All FeedBooks ebooks are in ePUB format.
Free and Discounted Section of Amazon
You might be wondering why Amazon, given its size, wasn’t at the top of the list. The hassle factor of using Amazon’s services, unless you are a Kindle owner or Kindle software user, is quite high. Nevertheless, you can score free books of both the public domain and 100% off variety. Amazon’s store has over 15,000 public domain books and hundreds of promotional books at any one time.
To use free books from Amazon, you need to send them either to your Kindle or to your Kindle software on your computer, Android phone, or other device. If you try to extract them to another format, you will need to use the software on a computer so that you can easily access the files.

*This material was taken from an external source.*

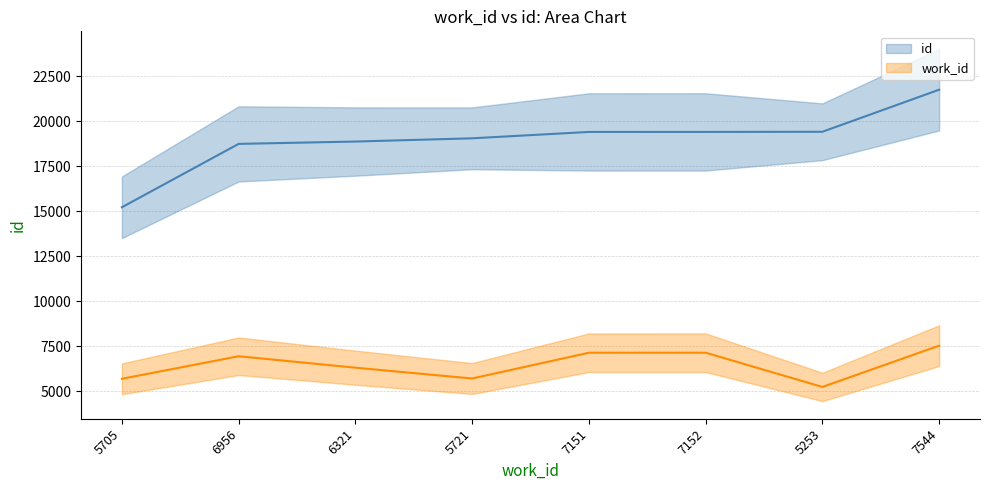

What is the greatest value displayed?

21751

Send the books to your Kindle account for PC, open the folder with your books and drop them into Calibre.
Public domain and completely free books are not encrypted and you can easily use Caliber to convert them to other formats. Books that are not in the public domain but are temporarily free as a promotion are still encrypted and cannot be converted to Caliber. Still, if you really want to read a book that’s temporarily free in the Amazon Kindle bookstore, it might be worth loading the Kindle software onto your computer or phone – it’s one of the few ways to get books legally. not public domain for free as in beer.
Note the Nook eBook Store and the Sony Reader eBook store both have a similar free section, but not as large as Amazon’s.